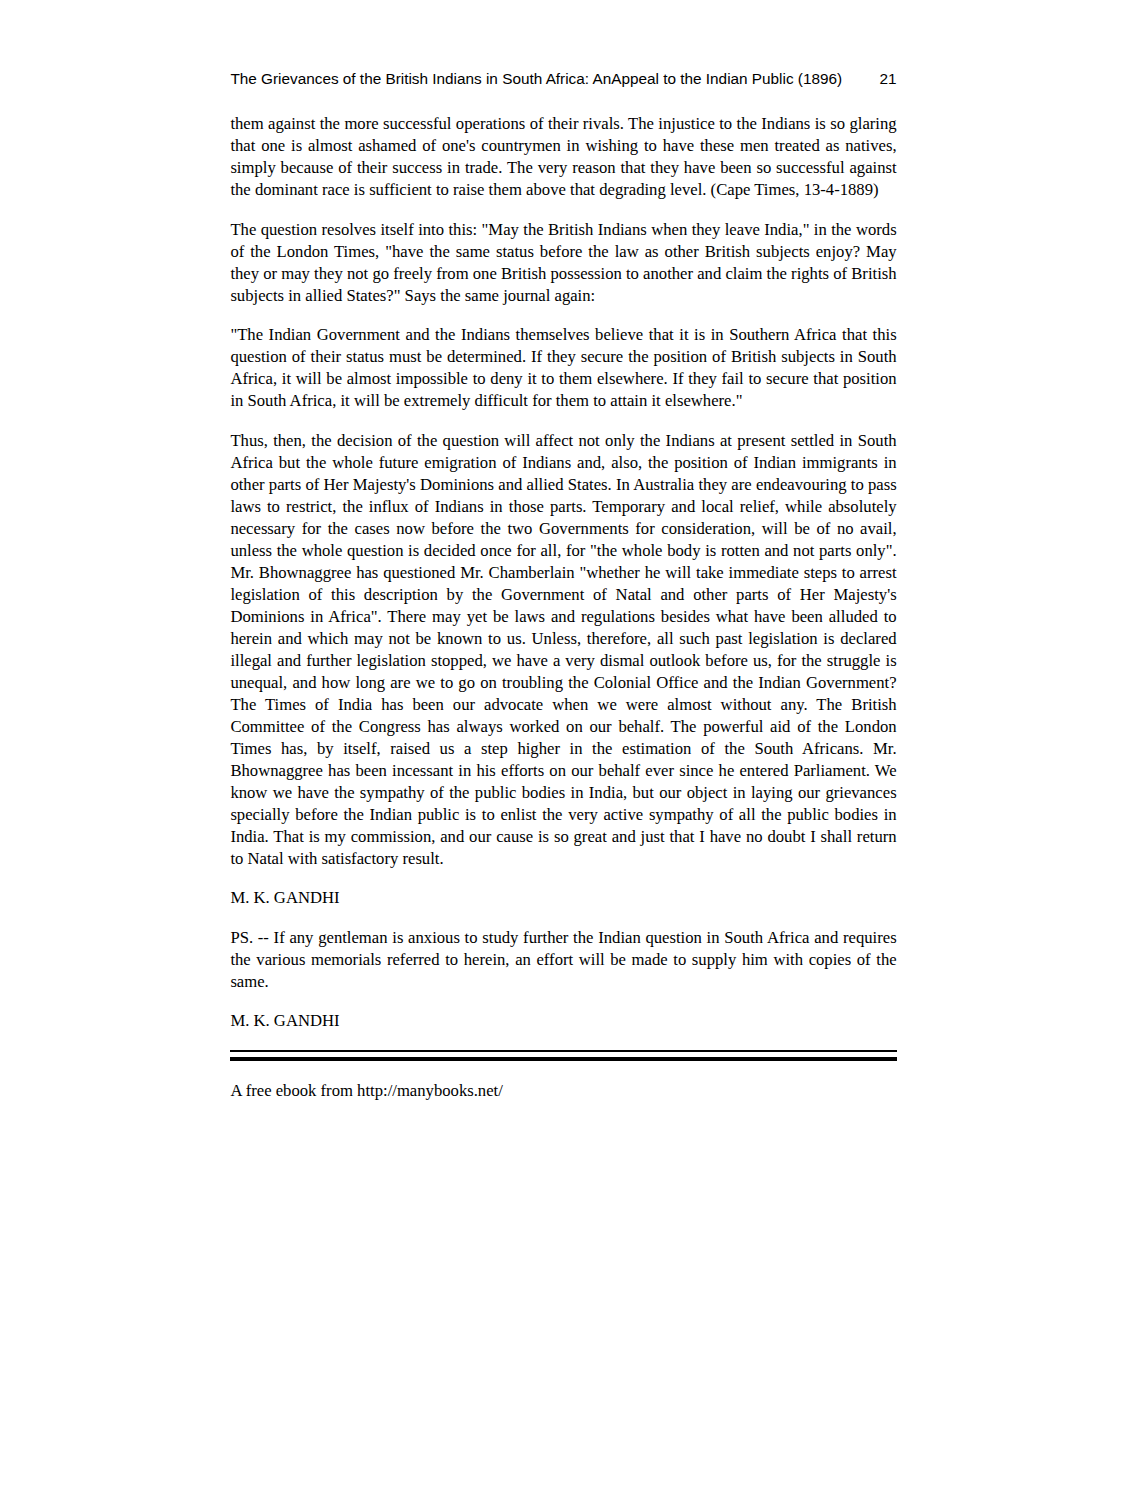The Grievances of the British Indians in South Africa: AnAppeal to the Indian Public (1896)
21
them against the more successful operations of their rivals. The injustice to the Indians is so glaring that one is almost ashamed of one's countrymen in wishing to have these men treated as natives, simply because of their success in trade. The very reason that they have been so successful against the dominant race is sufficient to raise them above that degrading level. (Cape Times, 13-4-1889)
The question resolves itself into this: "May the British Indians when they leave India," in the words of the London Times, "have the same status before the law as other British subjects enjoy? May they or may they not go freely from one British possession to another and claim the rights of British subjects in allied States?" Says the same journal again:
"The Indian Government and the Indians themselves believe that it is in Southern Africa that this question of their status must be determined. If they secure the position of British subjects in South Africa, it will be almost impossible to deny it to them elsewhere. If they fail to secure that position in South Africa, it will be extremely difficult for them to attain it elsewhere."
Thus, then, the decision of the question will affect not only the Indians at present settled in South Africa but the whole future emigration of Indians and, also, the position of Indian immigrants in other parts of Her Majesty's Dominions and allied States. In Australia they are endeavouring to pass laws to restrict, the influx of Indians in those parts. Temporary and local relief, while absolutely necessary for the cases now before the two Governments for consideration, will be of no avail, unless the whole question is decided once for all, for "the whole body is rotten and not parts only". Mr. Bhownaggree has questioned Mr. Chamberlain "whether he will take immediate steps to arrest legislation of this description by the Government of Natal and other parts of Her Majesty's Dominions in Africa". There may yet be laws and regulations besides what have been alluded to herein and which may not be known to us. Unless, therefore, all such past legislation is declared illegal and further legislation stopped, we have a very dismal outlook before us, for the struggle is unequal, and how long are we to go on troubling the Colonial Office and the Indian Government? The Times of India has been our advocate when we were almost without any. The British Committee of the Congress has always worked on our behalf. The powerful aid of the London Times has, by itself, raised us a step higher in the estimation of the South Africans. Mr. Bhownaggree has been incessant in his efforts on our behalf ever since he entered Parliament. We know we have the sympathy of the public bodies in India, but our object in laying our grievances specially before the Indian public is to enlist the very active sympathy of all the public bodies in India. That is my commission, and our cause is so great and just that I have no doubt I shall return to Natal with satisfactory result.
M. K. GANDHI
PS. -- If any gentleman is anxious to study further the Indian question in South Africa and requires the various memorials referred to herein, an effort will be made to supply him with copies of the same.
M. K. GANDHI
A free ebook from http://manybooks.net/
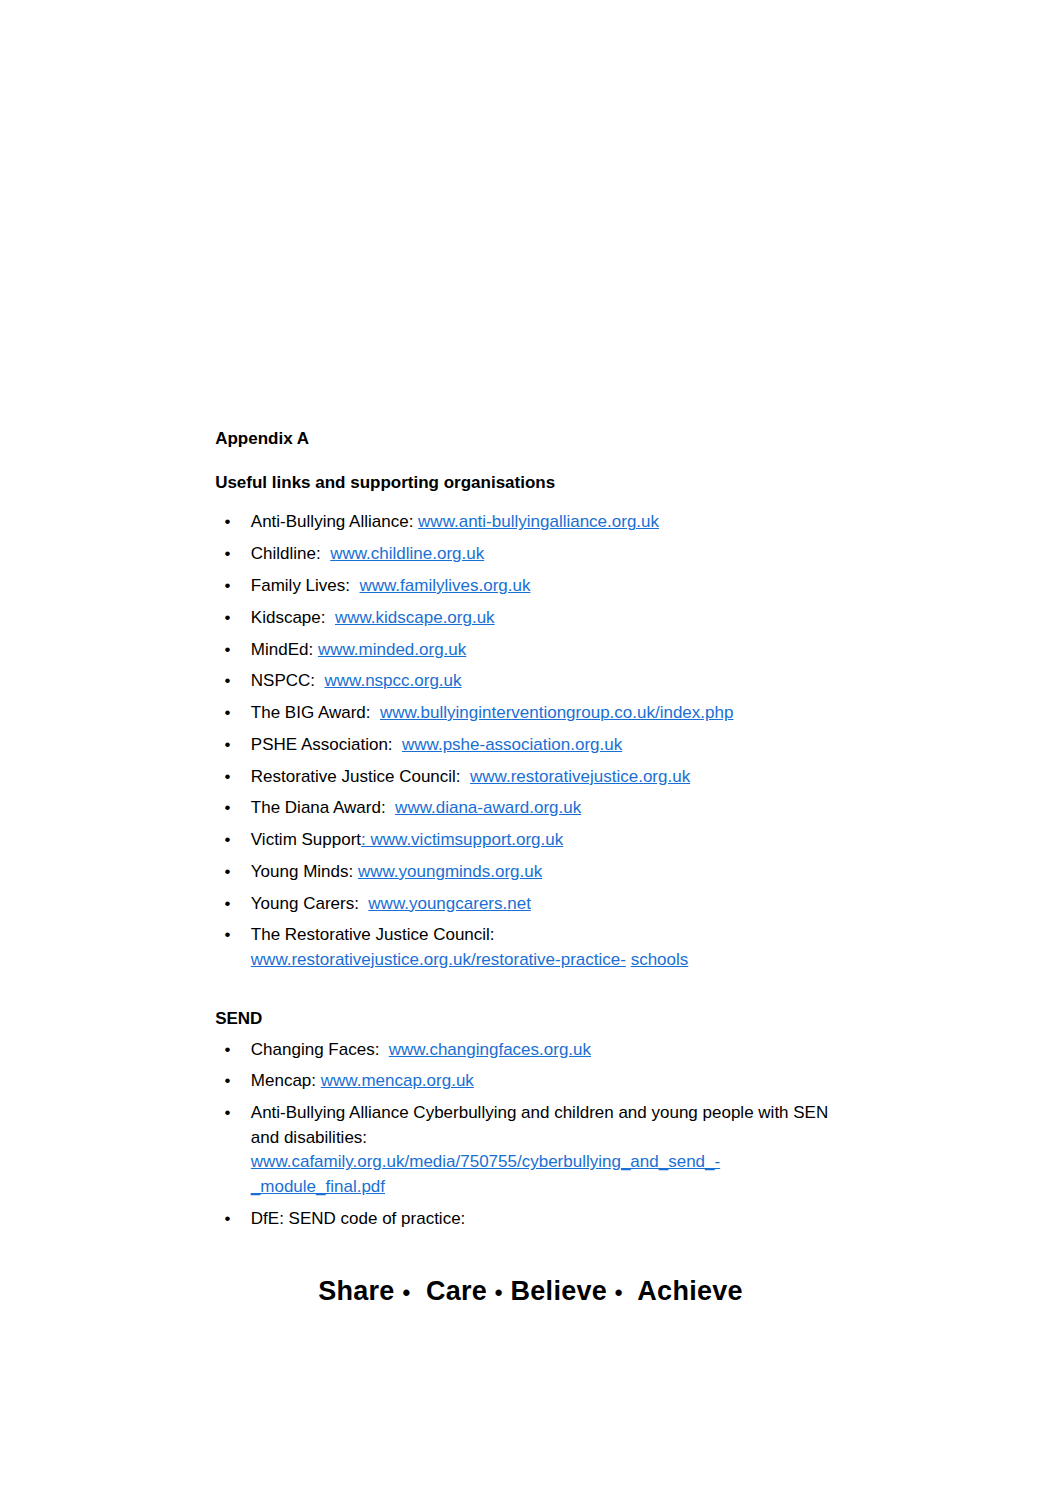Appendix A
Useful links and supporting organisations
Anti-Bullying Alliance: www.anti-bullyingalliance.org.uk
Childline: www.childline.org.uk
Family Lives: www.familylives.org.uk
Kidscape: www.kidscape.org.uk
MindEd: www.minded.org.uk
NSPCC: www.nspcc.org.uk
The BIG Award: www.bullyinginterventiongroup.co.uk/index.php
PSHE Association: www.pshe-association.org.uk
Restorative Justice Council: www.restorativejustice.org.uk
The Diana Award: www.diana-award.org.uk
Victim Support: www.victimsupport.org.uk
Young Minds: www.youngminds.org.uk
Young Carers: www.youngcarers.net
The Restorative Justice Council:
www.restorativejustice.org.uk/restorative-practice- schools
SEND
Changing Faces: www.changingfaces.org.uk
Mencap: www.mencap.org.uk
Anti-Bullying Alliance Cyberbullying and children and young people with SEN and disabilities:
www.cafamily.org.uk/media/750755/cyberbullying_and_send_-
_module_final.pdf
DfE: SEND code of practice:
Share • Care • Believe • Achieve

----

§ **About this exercise**: Lines holding "practice": give how many there are in the entries above, and nothing more.

§ **Solution for this problem**: 2